Os apelos ao respeito pelos direitos humanos e pelas liberdades fundamentais provocavam a cólera dos regimes comunistas: em Fevereiro de 1981, por exemplo, explodiu uma bomba na sede de Munique da RFE. O atentado, que fez um morto e quatro feridos, foi cometido pelo célebre terrorista Ilitch Ramírez Sánchez (conhecido como Carlos o Chacal), por ordem da Securitate, a tristemente célebre polícia política romena. Tal facto não impediu a RFE de continuar a difundir as suas emissões em língua romena, tornando-se o pesadelo do Génio dos Carpatos até ao fim do seu regime. A Radio Free Europe foi a estação de rádio mais influente e mais eficaz de todos os tempos. Hoje, as 3500 bobinas e registos estão à guarda do Instituto Hoover da Universidade de Standford, na Califórnia.
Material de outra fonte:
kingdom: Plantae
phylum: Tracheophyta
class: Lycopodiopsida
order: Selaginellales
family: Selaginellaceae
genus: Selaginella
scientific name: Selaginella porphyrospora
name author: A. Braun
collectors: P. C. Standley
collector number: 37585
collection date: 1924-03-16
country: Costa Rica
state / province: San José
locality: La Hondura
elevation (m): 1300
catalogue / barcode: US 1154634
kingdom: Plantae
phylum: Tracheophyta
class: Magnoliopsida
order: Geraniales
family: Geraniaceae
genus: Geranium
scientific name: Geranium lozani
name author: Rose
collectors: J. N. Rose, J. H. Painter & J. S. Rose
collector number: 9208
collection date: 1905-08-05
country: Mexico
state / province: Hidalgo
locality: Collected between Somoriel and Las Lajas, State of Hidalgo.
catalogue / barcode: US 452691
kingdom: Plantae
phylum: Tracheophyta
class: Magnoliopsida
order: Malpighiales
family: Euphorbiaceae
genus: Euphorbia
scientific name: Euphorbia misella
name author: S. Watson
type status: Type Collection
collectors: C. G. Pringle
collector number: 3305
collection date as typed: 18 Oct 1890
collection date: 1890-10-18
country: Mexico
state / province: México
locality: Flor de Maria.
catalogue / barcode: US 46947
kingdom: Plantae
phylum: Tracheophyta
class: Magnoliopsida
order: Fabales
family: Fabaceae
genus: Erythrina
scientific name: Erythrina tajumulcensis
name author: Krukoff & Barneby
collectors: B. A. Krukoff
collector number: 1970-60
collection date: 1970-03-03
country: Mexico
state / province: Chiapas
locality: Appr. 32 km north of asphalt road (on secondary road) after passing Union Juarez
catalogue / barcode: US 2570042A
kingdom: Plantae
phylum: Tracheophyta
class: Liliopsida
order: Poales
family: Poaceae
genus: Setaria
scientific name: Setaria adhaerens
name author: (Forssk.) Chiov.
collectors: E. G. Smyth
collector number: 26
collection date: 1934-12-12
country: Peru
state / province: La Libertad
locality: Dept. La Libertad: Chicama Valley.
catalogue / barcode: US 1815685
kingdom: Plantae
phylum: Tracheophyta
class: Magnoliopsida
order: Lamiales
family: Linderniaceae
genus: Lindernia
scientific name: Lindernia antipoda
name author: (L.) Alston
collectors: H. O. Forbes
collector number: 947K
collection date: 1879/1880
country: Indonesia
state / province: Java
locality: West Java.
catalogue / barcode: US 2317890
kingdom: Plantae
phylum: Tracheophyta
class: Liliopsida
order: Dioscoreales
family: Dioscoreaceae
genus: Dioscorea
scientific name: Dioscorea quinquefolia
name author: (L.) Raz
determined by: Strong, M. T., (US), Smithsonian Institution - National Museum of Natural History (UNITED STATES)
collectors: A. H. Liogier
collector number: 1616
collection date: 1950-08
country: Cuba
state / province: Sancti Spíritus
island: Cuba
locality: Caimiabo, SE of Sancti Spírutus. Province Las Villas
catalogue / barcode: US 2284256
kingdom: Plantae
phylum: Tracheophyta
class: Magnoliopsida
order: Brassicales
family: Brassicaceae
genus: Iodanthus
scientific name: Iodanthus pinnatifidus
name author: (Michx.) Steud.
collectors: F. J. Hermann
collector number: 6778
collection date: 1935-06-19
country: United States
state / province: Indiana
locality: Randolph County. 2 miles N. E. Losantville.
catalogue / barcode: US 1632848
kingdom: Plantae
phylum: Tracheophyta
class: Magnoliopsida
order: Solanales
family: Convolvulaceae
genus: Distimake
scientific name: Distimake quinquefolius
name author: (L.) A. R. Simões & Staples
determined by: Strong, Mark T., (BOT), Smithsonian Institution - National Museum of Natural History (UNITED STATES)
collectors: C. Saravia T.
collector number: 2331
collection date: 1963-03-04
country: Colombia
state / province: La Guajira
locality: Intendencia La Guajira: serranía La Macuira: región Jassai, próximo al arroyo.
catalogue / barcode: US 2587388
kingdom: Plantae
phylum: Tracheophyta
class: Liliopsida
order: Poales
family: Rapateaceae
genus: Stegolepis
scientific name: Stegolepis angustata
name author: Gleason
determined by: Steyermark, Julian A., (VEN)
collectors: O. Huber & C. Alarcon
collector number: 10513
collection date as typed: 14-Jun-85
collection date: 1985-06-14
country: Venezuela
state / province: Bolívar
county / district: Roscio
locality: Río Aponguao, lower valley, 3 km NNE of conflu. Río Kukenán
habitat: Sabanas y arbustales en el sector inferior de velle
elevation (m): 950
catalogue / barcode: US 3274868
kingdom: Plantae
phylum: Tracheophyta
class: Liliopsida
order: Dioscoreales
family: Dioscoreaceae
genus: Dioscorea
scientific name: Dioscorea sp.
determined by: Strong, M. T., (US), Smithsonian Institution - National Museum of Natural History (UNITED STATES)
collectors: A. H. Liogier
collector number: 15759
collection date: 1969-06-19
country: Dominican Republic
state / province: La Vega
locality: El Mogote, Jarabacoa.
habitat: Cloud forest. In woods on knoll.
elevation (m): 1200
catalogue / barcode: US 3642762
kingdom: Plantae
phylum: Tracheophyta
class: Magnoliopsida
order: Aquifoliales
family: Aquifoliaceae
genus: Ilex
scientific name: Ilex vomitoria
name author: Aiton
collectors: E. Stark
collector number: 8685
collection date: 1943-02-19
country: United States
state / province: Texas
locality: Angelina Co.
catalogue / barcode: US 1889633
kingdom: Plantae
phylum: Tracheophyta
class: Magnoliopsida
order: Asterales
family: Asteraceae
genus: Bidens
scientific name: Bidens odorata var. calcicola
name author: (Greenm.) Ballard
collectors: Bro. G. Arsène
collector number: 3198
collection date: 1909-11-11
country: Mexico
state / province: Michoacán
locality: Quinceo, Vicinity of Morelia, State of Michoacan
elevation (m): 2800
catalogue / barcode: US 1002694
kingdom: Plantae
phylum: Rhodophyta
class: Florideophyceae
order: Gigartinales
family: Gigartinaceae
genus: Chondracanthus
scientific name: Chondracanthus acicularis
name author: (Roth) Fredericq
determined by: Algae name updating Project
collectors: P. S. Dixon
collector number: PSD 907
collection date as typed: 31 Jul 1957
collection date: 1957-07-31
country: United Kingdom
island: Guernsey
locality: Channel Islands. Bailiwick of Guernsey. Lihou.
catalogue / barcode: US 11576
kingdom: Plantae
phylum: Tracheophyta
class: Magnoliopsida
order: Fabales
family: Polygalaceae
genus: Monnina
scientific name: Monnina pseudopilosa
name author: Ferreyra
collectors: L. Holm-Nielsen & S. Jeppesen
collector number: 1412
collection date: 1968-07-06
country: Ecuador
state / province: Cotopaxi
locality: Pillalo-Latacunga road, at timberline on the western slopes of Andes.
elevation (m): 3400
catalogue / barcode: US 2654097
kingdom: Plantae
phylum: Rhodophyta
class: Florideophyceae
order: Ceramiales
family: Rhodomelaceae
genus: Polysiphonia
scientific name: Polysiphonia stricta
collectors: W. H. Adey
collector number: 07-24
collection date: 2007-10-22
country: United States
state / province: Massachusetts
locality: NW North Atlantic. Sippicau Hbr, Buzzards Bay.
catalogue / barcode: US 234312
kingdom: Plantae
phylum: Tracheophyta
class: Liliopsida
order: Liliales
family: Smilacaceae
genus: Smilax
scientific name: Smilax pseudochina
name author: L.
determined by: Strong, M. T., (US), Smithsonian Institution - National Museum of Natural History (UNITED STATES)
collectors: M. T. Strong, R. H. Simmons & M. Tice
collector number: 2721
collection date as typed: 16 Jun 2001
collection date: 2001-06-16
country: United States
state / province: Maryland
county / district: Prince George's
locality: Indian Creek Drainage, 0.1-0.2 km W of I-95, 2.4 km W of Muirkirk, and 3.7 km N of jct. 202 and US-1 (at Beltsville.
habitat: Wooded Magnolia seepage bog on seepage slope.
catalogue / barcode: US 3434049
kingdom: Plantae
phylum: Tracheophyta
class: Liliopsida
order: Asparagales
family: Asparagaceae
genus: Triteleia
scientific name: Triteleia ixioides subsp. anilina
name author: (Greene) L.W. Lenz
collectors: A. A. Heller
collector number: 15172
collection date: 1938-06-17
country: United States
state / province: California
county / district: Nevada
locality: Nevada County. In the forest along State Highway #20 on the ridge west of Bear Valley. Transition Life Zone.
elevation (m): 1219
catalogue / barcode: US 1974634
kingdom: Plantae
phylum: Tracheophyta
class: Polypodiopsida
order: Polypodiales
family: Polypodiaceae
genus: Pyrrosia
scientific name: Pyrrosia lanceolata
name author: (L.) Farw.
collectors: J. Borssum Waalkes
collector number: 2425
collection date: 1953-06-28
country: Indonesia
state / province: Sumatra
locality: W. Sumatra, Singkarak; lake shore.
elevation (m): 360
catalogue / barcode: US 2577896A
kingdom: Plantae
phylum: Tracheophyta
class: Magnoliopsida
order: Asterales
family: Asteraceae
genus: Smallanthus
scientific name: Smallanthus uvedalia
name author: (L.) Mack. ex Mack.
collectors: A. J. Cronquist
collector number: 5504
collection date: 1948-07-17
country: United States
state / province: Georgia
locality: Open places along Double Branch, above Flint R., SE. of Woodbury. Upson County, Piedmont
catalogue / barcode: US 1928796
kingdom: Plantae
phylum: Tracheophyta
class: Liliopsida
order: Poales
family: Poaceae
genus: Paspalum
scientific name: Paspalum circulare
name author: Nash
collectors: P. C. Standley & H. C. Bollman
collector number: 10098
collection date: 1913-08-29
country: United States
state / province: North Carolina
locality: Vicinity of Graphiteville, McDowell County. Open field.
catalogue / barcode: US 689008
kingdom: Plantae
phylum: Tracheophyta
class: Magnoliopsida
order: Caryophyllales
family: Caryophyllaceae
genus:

Campanha pelo repatriamento dos arquivos

A meio do mês de Dezembro, o Instituto Romeno de História Recente (IRIR) lançou, em conjunto com a equipa de antigos jornalistas do departamento romeno da RFE e com os órgãos de comunicação social e personalidades para quem a Radio Free Europe teve uma importância particular, uma campanha nacional que visa a criação de um centro de pesquisa e documentação sobre a esta estação de rádio. "Europa Liberă, Aici!", ("Free Europe, aqui!", trocadilho com o "Aqui Free Europe", que marcava o início dos programas) quer lembrar aos romenos o papel especial que esta estação teve e a sua contribuição para a conquista da liberdade e do bem-estar dos romenos.

Durante os primeiros dias da revolução de Dezembro de 1989, a Radio Free Europe foi o único órgão de comunicação social a noticiar, desde o início, para toda a Europa, os acontecimentos que iriam provocar o derrube do regime: "Laszlo Tokes é um pastor da Igreja Reformista de Timisoara. Os paroquianos reuniram-se diante da sua casa e manifestaram-se contra a sua partida, organizada pela Securitate”, começava a crónica do repórter da RFE.

Trazer os arquivos da RFE para a Roménia e pô-los à disposição dos jovens é extremamente importante”, afirma Liviu Tofan, director do IRIR, para quem “a origem da maioria dos problemas do país está nos últimos 20 anos, porque a sociedade romena não pode debater esse período. A corrupção e o favoritismo actuais nasceram nessa época, por isso é essencial compreendermos os seus erros”. Reaver os arquivos “não é uma tarefa fácil”, acrescenta, “mas acreditamos firmemente que a História não tem preço! Somos, a par da Bulgária, o único país da Europa Central e Oriental que não recuperou os seus arquivos”.

França

Paris cala a RFI

Os tempos mudam, as rádios também. Depois da BBC e da Deutsche Welle, chegou a vez de a Radio France Internationale (RFI), a estação de serviço público destinada ao estrangeiro, suprimir alguns programas por razões de baixa audiência. A RFI passará a emitir em seis línguas (em vez das actuais 20): polaco, albanês, lituano e alemão, a partir de 19 de Dezembro; as emissões em turco já acabaram e as servo-croatas sobreviverão apenas algumas semanas. Outras redacções, como a romena, foram drasticamente reduzidas, enquanto as filiais de Belgrado, Sófia e Lisboa vão ser vendidas.

A medida inscreve-se num plano de reorganização do audiovisual púbico francês para o exterior, que prevê a extinção de mais de 200 postos de trabalho e que esteve na origem, em Maio de 2009, da mais longa greve do sector desde 1968 (ainda está em curso). Para Le Monde diplomatique, a reestruturação da RFI, a terceira rádio internacional do mundo, com 45 milhões de ouvintes em 74 países, é a prova da quebra de importância geopolítica de certos países, sobretudo europeus, aos olhos de Paris, que quer privilegiar novos alvos, “essencialmente em África”.